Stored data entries
↓↓↓
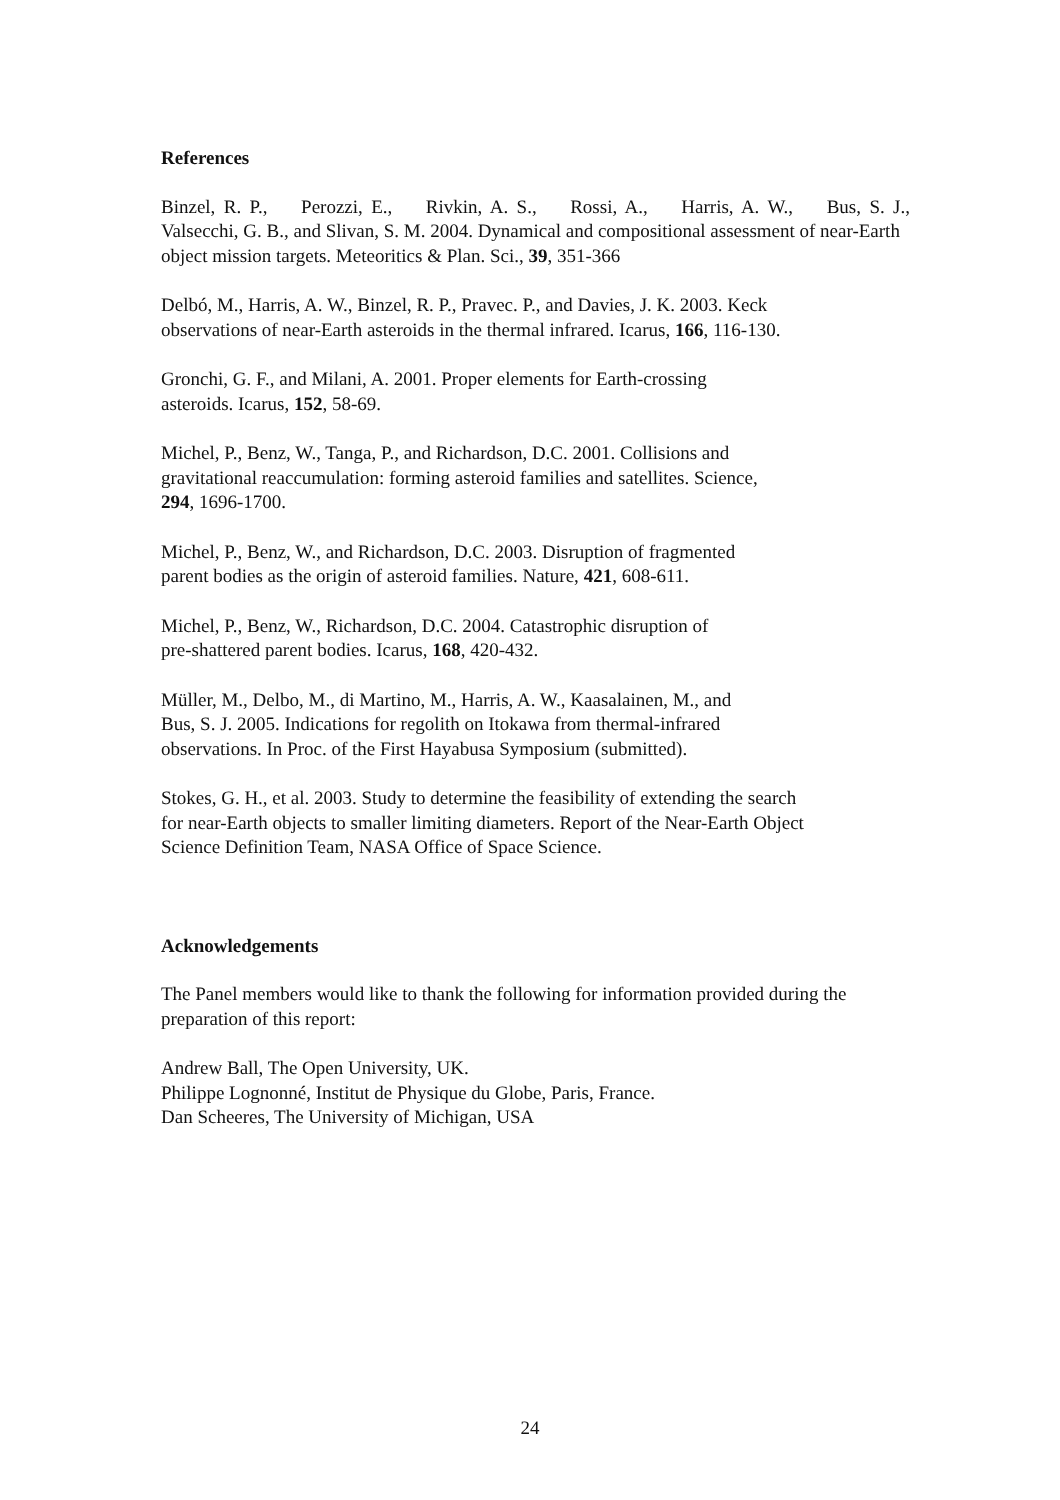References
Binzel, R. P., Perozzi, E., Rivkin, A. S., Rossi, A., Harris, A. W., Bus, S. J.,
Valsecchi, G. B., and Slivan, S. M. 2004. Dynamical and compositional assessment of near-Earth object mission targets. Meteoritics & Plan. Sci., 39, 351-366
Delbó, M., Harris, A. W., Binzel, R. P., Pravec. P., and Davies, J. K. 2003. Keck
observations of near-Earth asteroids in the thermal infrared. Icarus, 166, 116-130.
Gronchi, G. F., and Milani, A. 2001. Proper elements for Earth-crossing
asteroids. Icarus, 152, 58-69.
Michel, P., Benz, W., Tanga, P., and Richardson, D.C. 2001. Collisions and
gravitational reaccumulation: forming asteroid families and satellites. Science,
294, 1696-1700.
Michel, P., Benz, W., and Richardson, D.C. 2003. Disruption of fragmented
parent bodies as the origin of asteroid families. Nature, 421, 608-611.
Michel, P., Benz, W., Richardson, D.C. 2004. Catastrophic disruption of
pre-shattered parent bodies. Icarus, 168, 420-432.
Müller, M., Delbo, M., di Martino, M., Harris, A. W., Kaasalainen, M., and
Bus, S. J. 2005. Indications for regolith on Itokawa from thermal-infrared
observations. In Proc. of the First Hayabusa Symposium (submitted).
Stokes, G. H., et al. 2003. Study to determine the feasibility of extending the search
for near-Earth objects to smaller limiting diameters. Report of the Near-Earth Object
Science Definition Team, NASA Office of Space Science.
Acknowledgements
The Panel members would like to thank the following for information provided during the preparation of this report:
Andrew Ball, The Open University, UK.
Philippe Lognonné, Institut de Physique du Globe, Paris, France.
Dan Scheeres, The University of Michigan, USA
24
↑↑↑
↓↓↓
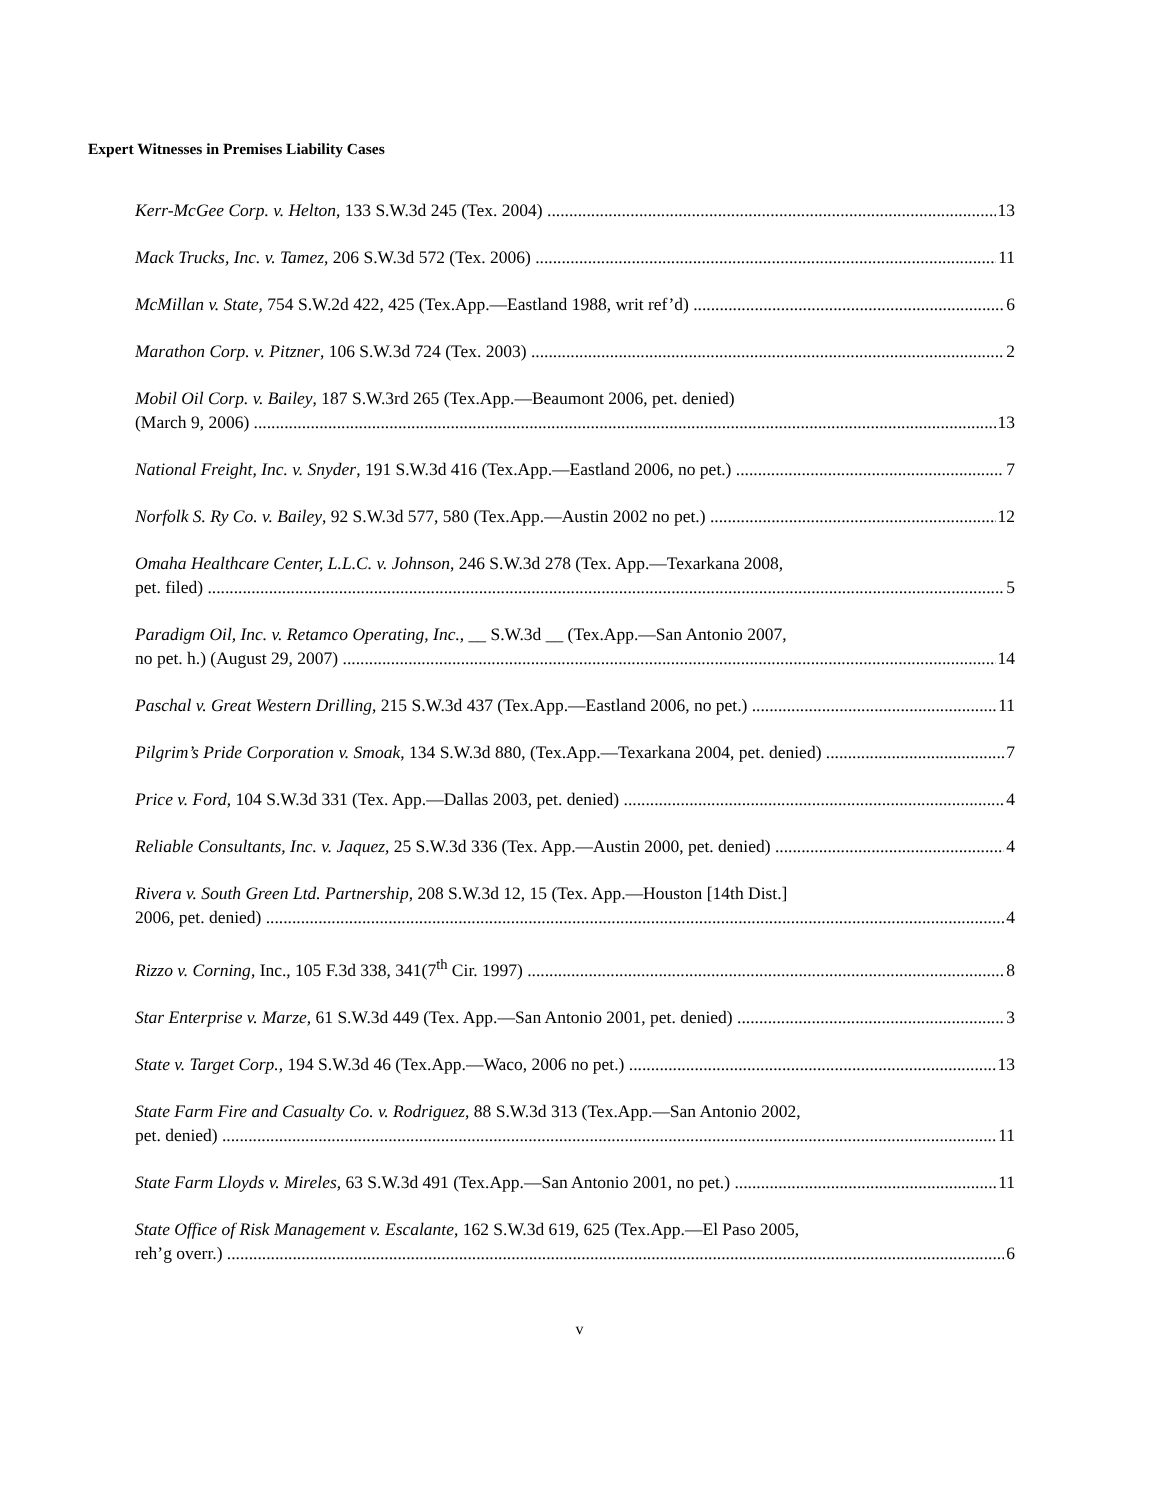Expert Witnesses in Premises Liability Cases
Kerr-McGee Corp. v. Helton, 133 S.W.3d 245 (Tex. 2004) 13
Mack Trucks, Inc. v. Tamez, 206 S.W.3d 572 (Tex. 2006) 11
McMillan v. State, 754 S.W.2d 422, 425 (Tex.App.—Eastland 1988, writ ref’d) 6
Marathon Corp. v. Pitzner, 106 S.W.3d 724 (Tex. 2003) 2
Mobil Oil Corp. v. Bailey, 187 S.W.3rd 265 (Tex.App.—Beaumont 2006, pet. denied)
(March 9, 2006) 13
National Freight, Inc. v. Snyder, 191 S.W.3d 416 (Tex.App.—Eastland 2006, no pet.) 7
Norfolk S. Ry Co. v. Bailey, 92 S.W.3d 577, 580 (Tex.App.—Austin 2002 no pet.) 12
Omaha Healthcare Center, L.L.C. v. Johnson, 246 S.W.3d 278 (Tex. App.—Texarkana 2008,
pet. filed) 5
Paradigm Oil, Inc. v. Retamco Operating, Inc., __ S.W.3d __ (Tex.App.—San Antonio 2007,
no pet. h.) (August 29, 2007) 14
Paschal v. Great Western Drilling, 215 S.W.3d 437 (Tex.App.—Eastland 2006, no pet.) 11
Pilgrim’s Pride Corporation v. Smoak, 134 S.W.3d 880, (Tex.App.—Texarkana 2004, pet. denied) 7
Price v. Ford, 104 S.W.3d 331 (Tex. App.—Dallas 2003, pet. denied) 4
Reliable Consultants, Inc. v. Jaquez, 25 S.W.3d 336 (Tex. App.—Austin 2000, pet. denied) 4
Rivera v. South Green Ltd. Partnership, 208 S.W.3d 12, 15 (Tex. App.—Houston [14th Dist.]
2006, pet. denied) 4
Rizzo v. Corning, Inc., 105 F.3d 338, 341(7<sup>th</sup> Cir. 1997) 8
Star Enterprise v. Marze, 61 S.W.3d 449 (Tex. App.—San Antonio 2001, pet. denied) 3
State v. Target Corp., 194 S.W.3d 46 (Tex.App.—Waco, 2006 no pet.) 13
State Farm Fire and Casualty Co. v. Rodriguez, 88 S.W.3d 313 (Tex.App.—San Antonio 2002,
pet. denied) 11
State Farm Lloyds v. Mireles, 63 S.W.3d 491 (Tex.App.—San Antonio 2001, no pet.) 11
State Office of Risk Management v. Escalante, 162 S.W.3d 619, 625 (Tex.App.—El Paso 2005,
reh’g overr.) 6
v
↑↑↑
Task prompt
Using the data above, reproduce exactly the lines from the line that contains "Binzel, R. P., Perozzi, E., Rivkin, A." through the line that contains "294, 1696-1700.", including both.

Result below
Binzel, R. P., Perozzi, E., Rivkin, A. S., Rossi, A., Harris, A. W., Bus, S. J.,
Valsecchi, G. B., and Slivan, S. M. 2004. Dynamical and compositional assessment of near-Earth object mission targets. Meteoritics & Plan. Sci., 39, 351-366
Delbó, M., Harris, A. W., Binzel, R. P., Pravec. P., and Davies, J. K. 2003. Keck
observations of near-Earth asteroids in the thermal infrared. Icarus, 166, 116-130.
Gronchi, G. F., and Milani, A. 2001. Proper elements for Earth-crossing
asteroids. Icarus, 152, 58-69.
Michel, P., Benz, W., Tanga, P., and Richardson, D.C. 2001. Collisions and
gravitational reaccumulation: forming asteroid families and satellites. Science,
294, 1696-1700.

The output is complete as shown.